Declercq explains these and even more dreadful complications in good style, passing over Victorius of Aquitaine in order to deal with his main theme: Dionysius Exiguus. The contribution of that Scythian canonist in the Roman curia has been explained well by C.W. Jones (1939, 1943) and W.M. Stevens (1993, 1995), but Declercq's work discusses more fully two "eras" which come into play: Alexandrian and Byzantine. He presents the Alexandrian system as "remarkably coherent", adding that "The same cannot however be said of the Roman system". (57)

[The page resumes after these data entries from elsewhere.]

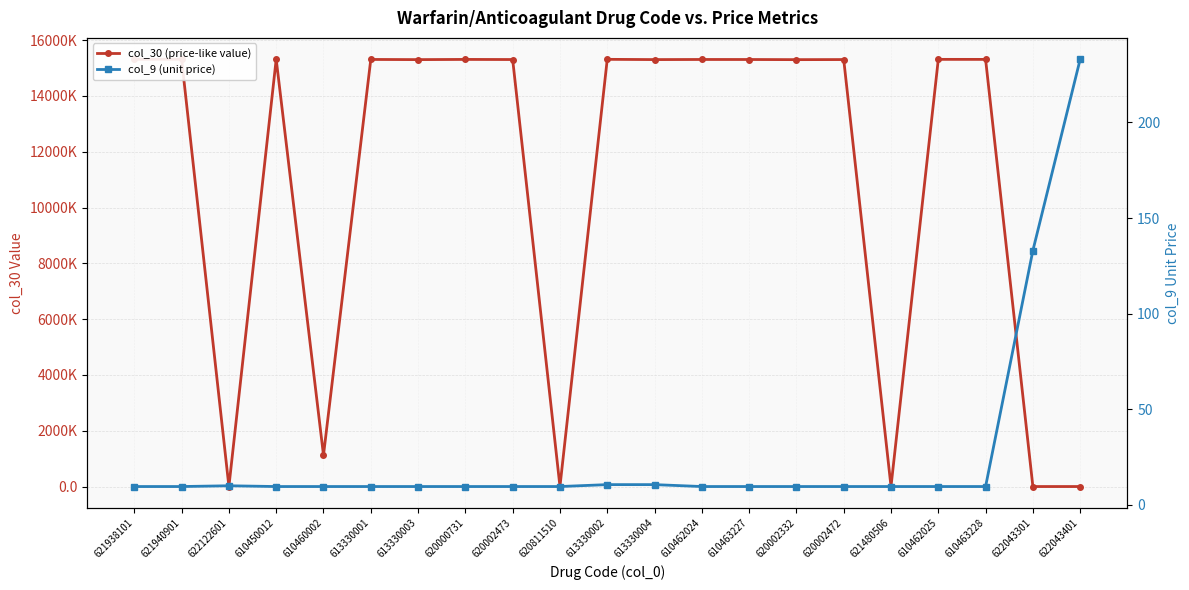

Reading right to left, list all the values displayed in this chart.

col_30 (price-like value): 0.0	0.0	15308000.0	15309000.0	0.0	15302000.0	15299000.0	15304000.0	15305000.0	15301000.0	15310000.0	0.0	15303000.0	15307000.0	15300000.0	15306000.0	1123000.0	15313000.0	0.0	15312000.0	15311000.0
col_9 (unit price): 233.0	133.0	9.6	9.6	9.6	9.6	9.6	9.6	9.6	10.6	10.6	9.6	9.6	9.6	9.6	9.6	9.6	9.6	10.0	9.6	9.6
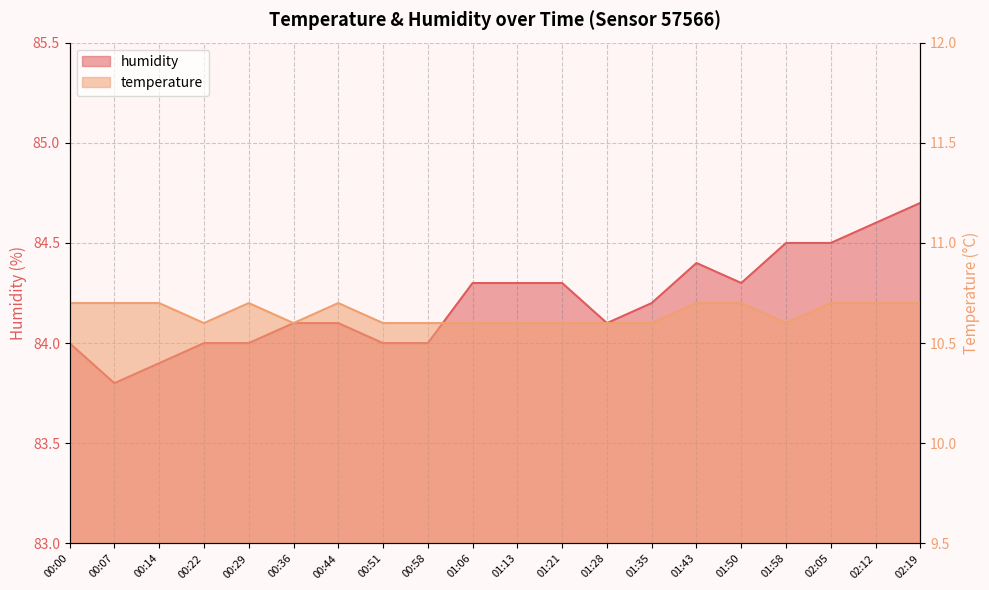

At which label is humidity closest to 84?

00:00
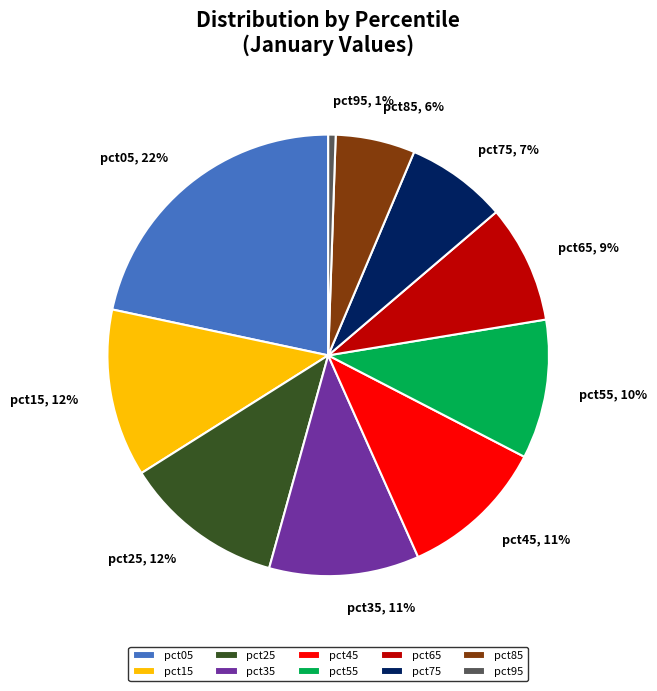

Count the number of slices in the pie.

10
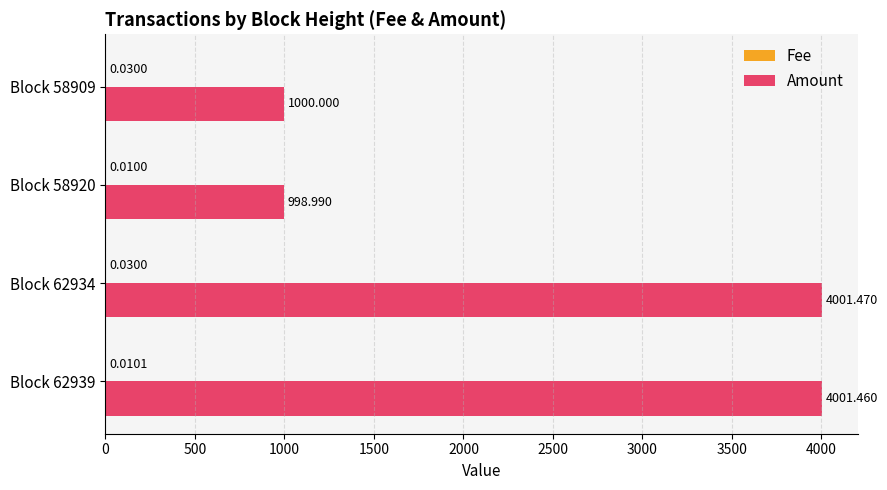

Which series has the largest total across all categories?

Amount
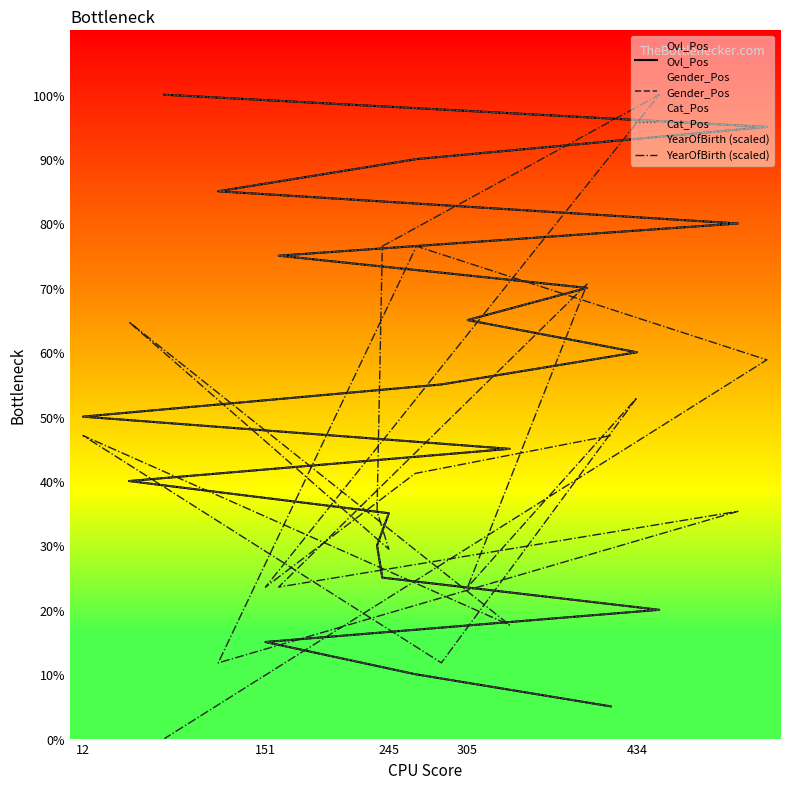

True or false: Cat_Pos and Gender_Pos cross at least once.

False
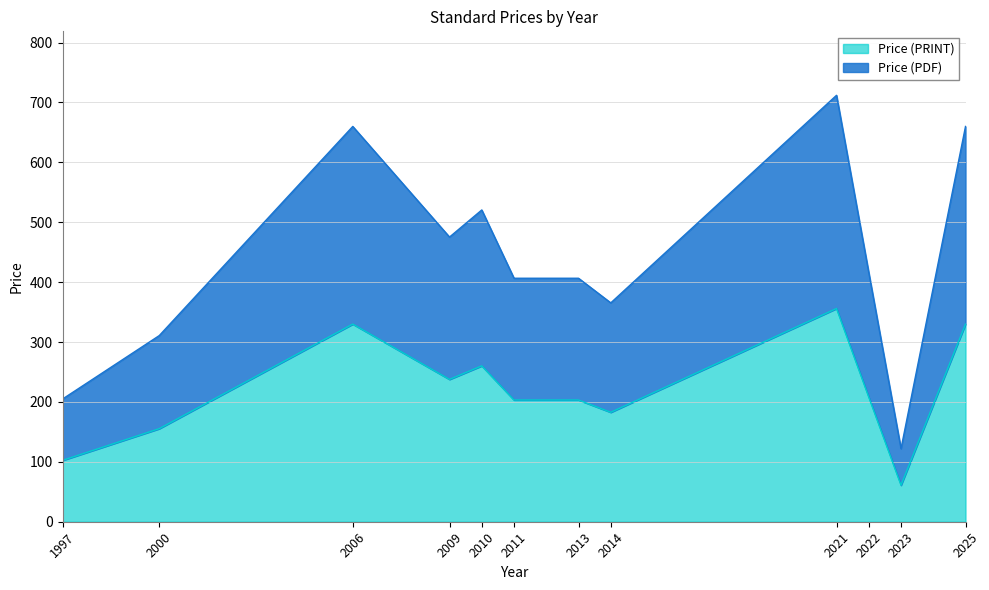

At how many categories does at least one series exceed 251?

10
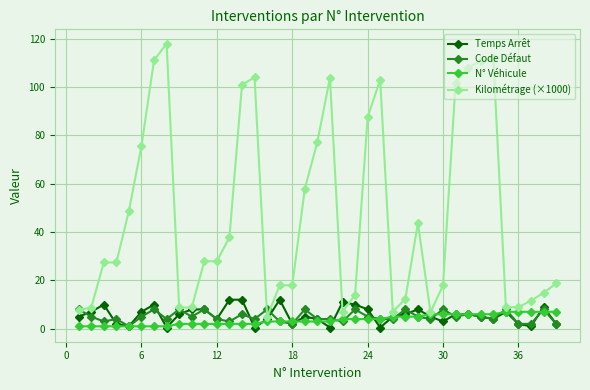

What is the greatest value displayed?

117.9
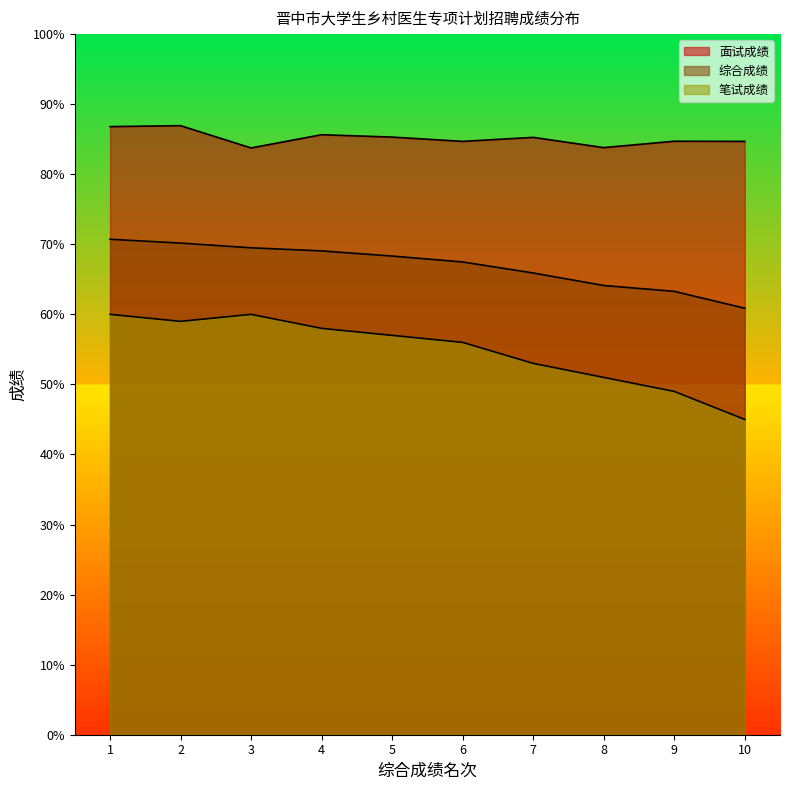

What is the highest value of the 笔试成绩 series?

60.0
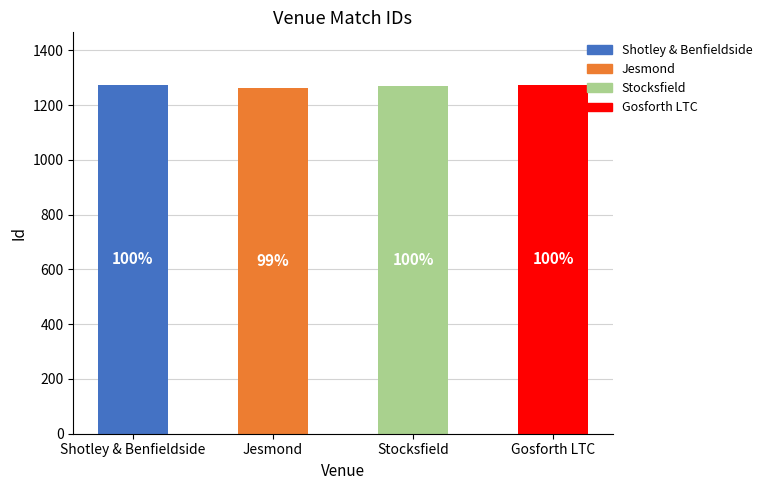

True or false: the data shows 1778 at Shotley & Benfieldside.

False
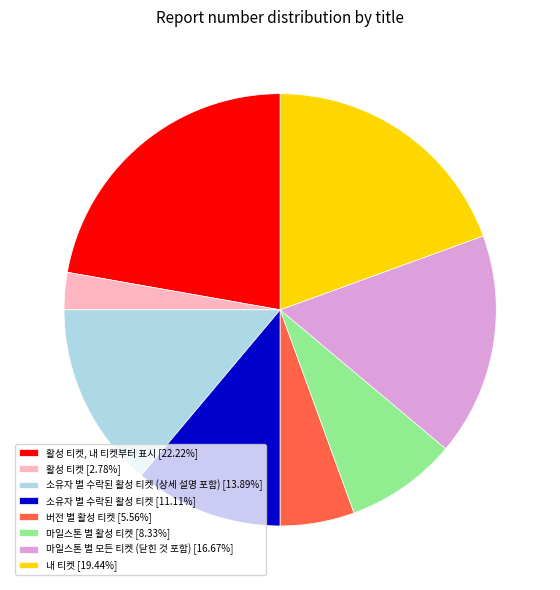

Is 활성 티켓 [2.78%] the majority of the pie?

No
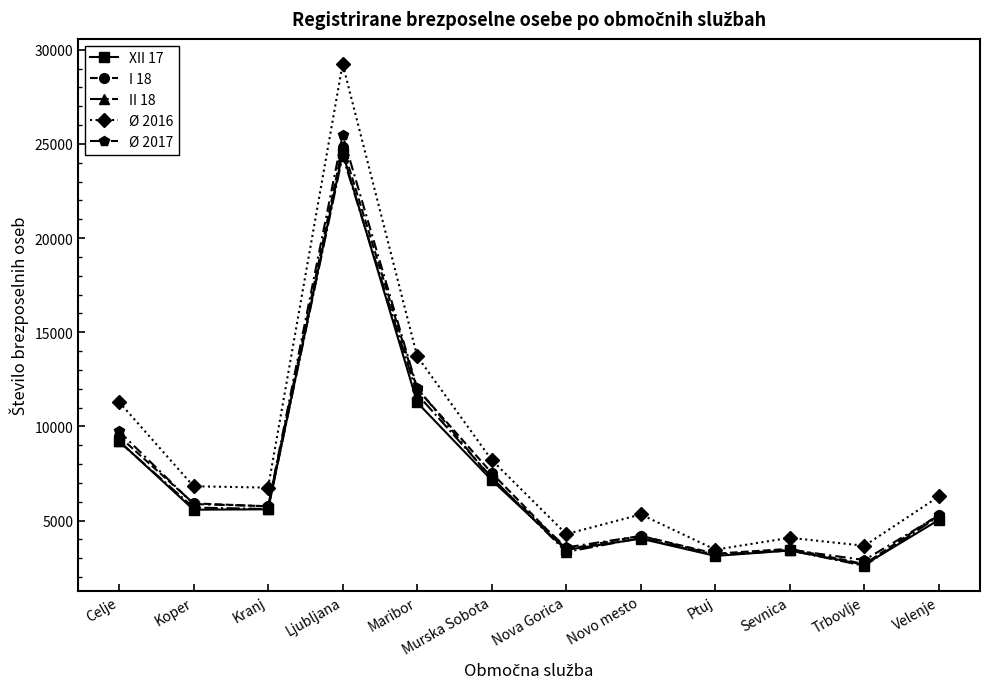

Between Kranj and Murska Sobota, which series saw the biggest shift?

I 18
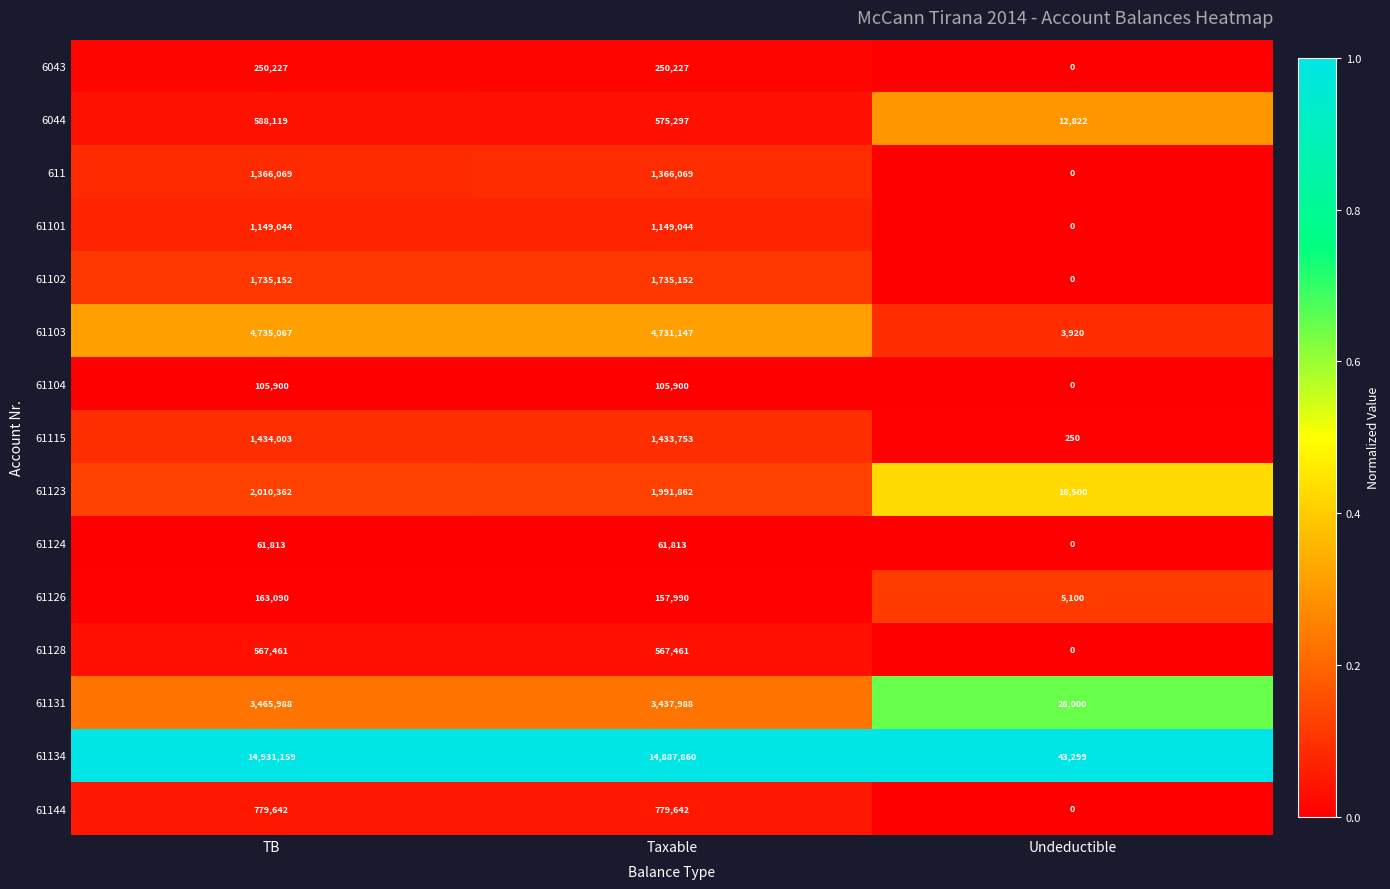

How many categories are shown in the chart?

3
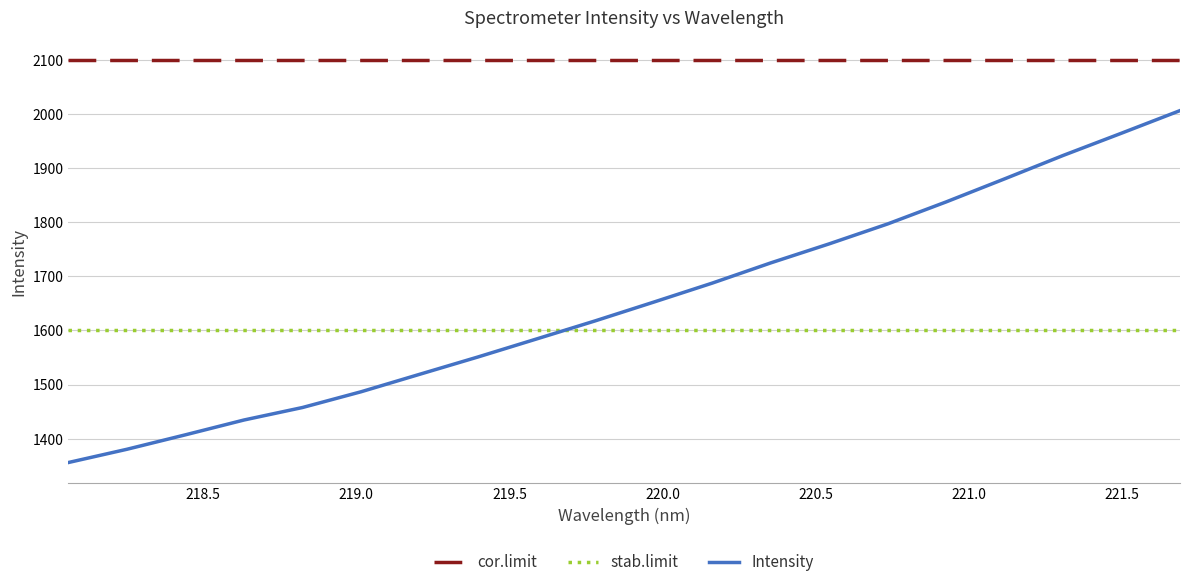

True or false: cor.limit and Intensity cross at least once.

False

It is too simple however to say that there was only a single "Roman system", for the skimpy data of tables and practices which survive from Carthage, Rome, Ravenna, and Milan do not cohere enough to be one system or even to have ever been variants of a single system. Too many people in too many places were working at these questions, and their tables and proposals differed from each other. Declercq points out that Easter Sunday could not fall before 15 Nisan in Rome, and he also says that "the church of Rome refused, until the middle of the fifth century, to go beyond 21 April". There is evidence however of both earlier and later celebrations of Easter in Rome. Behind his statement about a late date for Easter Sunday are the letters of Leo, bishop of Rome, asking about the Alexandrian practice which would allow Easter Sunday to be celebrated as late as 25 April. Actually, they expected 24 April in A.D. 455, and that would have been rather inconvenient where pagan festivities for the founding of the City (21-25 April) would overlap and interfere with a peaceful Christian Holy Week during 17-24 April. But there was no refusal. Rather, Bishop Leo accepted instruction from Alexandria in an ecumenical spirit, perhaps recognising also that outside the city of Rome, neither 25 nor other Easter Sundays on 21 to24 April would seriously bother any of the churches. Nevertheless, mathematicians were found to study these matters in the West.

The fourth chapter of this book focuses upon the Easter Table of Dionysius Exiguus which places the Incarnation, specifically the Birth of Jesus, at the head of a longer series of years to be counted of course from Year One. It was this Dionysian data table which guided the Bedan time-series. With adjustments by Bede, it gradually displaced Roman systems, both Julian and papal, made other royal or imperial systems passe, and gradually overrode most other local practices to become in our time the Common Era of most of the world. It was also this Dionysian data table to which later historically-minded and mathematically-careful Christian schoolmasters reacted, leading to the changes we call the Gregorian Calendar of 1583. Did Dionysius err, as the scholars argued?

Declercq carries this discussion forward along interesting paths that I shall not recount further. He emphasises that Dionysius' concern was not for historical accuracy but for quite different considerations. It is a well written tale and provides access to information which has not been easy to find but by anyone using historical documents. Libraries need this book.

Jews and Arabs may agree that a time-series so unavoidable may fairly be used in terms of the abbreviations CE and BCE, rather than AD and BC, thus avoiding any religious implications of Christian terminology. Historians of any faith nevertheless are stuck with one fact of the matter: however weird it seems and however uncertain the earliest evidence, the Common Era begins with the Incarnation. So be it.